Przenosząc konto możesz zaoszczędzić do kilkudziesięciu, a nawet kilkuset złotych rocznie. Zdarza się, że nowy bank dodatkowo zapłaci ci za tę zmianę. Poza finansowymi korzyściami weź pod uwagę wygodę, której nie doświadczałeś – płatności na telefon BLIK, Google oraz Apple Pay.
Ziarnko do ziarnka, a…. – to powiedzenie znają już dzieci. W ten sposób zachęcamy je do oszczędzania. Systematyczne odkładanie nawet niewielkich kwot w dłuższym czasie procentuje. A co by było, gdybyśmy my, dorośli, też poszukali takich ziarenek w naszym domowym budżecie? Warto zrobić listę wydatków, którą w prosty sposób można zoptymalizować. Poza abonamentem telewizyjnym, telefonicznym czy internetowym – powinny się na niej znaleźć opłaty związane z kontem w banku.
Na rynku funkcjonuje wiele bezpłatnych rachunków. Banki nie wymagają wiele od klientów, czasem wystarczy 1000 zł miesięcznego wpływu na konto i na przykład jedna w miesiącu płatności kartą lub BLIK. Wydaje się, że założenia te są do spełnienia, nawet bez specjalnego pilnowania się. Miesięczny wpływ może być wpłatą wynagrodzenia lub jego części. A nad jednorazowym zapłaceniem kartą w miesiącu chyba nie warto się rozwodzić. Bywa jednak też tak, że taką kartą trzeba zapłacić kilka razy w miesiącu, lub na określoną kwotę. Wtedy trzeba się bardziej kontrolować, żeby nie ponieść takich kosztów, a to może być w roku 100 zł i więcej.
Klientom, którzy szukają oszczędności w opłatach bankowych, rekomendowałabym sprawdzić wysokość opłat w dotychczasowym banku: za prowadzenie rachunku, za kartę, za wypłaty z bankomatów oraz za przelewy przez internet. Jeśli wynoszą one więcej niż 0 zł, to czas na zmianę.

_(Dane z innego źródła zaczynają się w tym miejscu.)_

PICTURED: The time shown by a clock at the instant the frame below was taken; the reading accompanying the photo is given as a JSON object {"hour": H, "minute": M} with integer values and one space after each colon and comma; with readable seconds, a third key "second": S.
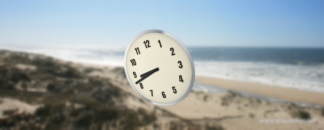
{"hour": 8, "minute": 42}
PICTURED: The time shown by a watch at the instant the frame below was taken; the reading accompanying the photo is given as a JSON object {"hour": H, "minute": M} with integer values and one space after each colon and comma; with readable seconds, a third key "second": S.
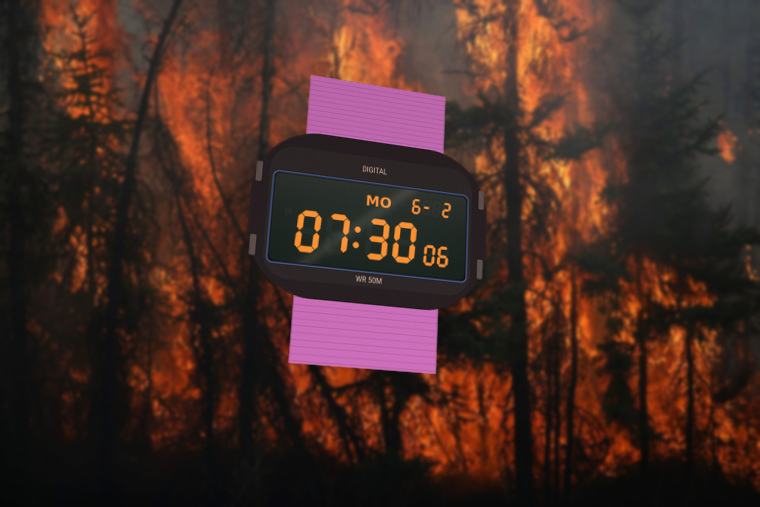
{"hour": 7, "minute": 30, "second": 6}
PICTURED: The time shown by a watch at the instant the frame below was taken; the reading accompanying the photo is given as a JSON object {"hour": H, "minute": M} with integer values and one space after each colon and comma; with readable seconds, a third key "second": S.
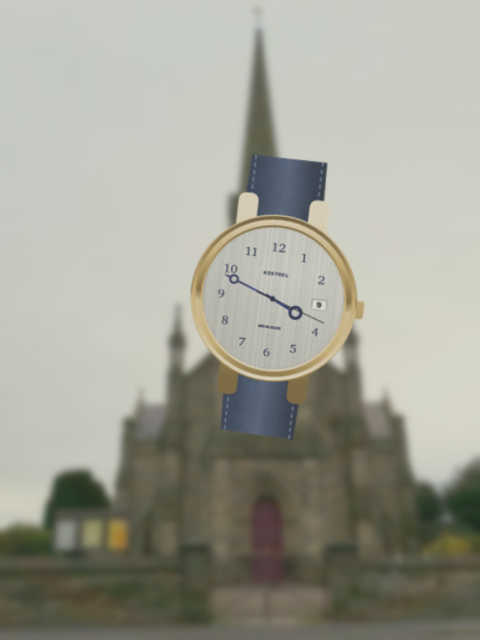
{"hour": 3, "minute": 48, "second": 18}
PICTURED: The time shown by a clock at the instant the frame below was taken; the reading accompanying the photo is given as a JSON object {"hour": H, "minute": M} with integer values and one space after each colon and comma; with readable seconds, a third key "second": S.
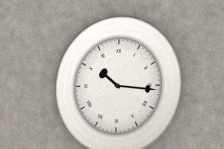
{"hour": 10, "minute": 16}
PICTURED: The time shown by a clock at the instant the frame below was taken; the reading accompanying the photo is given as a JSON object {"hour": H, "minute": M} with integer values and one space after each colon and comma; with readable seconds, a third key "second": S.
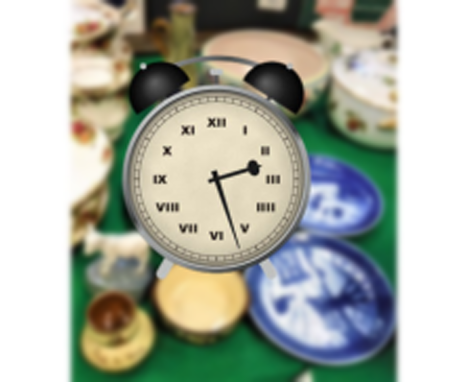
{"hour": 2, "minute": 27}
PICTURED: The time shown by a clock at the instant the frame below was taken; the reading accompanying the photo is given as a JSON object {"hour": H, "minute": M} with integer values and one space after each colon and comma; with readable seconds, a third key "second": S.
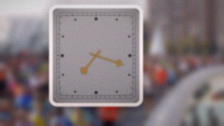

Do przeniesienia konta warto się przygotować i sprawdzić oferty. Czasami można dostać całkiem pokaźną premię za zmianę. Na przykład bank Credit Agricole do końca lipca za przeniesienie konta płaci nawet 300 złotych. W ten sposób, patrząc też na oszczędności w nowym banku na opłatach, zaczyna się zbierać całkiem niezła kwota.
Optymalizacje kosztowe to nie jedyny powód do zmiany. Twoi znajomi płaca telefonem, nie wyciągając karty z portfela? A słyszałeś o tym, że można przelać pieniądze znając tylko czyjś numer telefonu? Stwierdzenie, że technologia w usługach płatniczych to truizm. Jednak możliwości, które oferują teraz banki są znacznie większe niż kilka czy kilkanaście lat temu. Co ważne, nie wszystkie banki proponują najnowsze rozwiązania swoim klientom. Sprawdź i ten aspekt, zanim zdecydujesz się na zmianę. A same przenosiny są wręcz banalnie proste. Banki wyręczają klientów w większości uciążliwych i czasochłonnych czynności, jak przeniesienie zleceń stałych, poinformowanie pracodawcy czy Urzędu Skarbowego o numerze nowego rachunku.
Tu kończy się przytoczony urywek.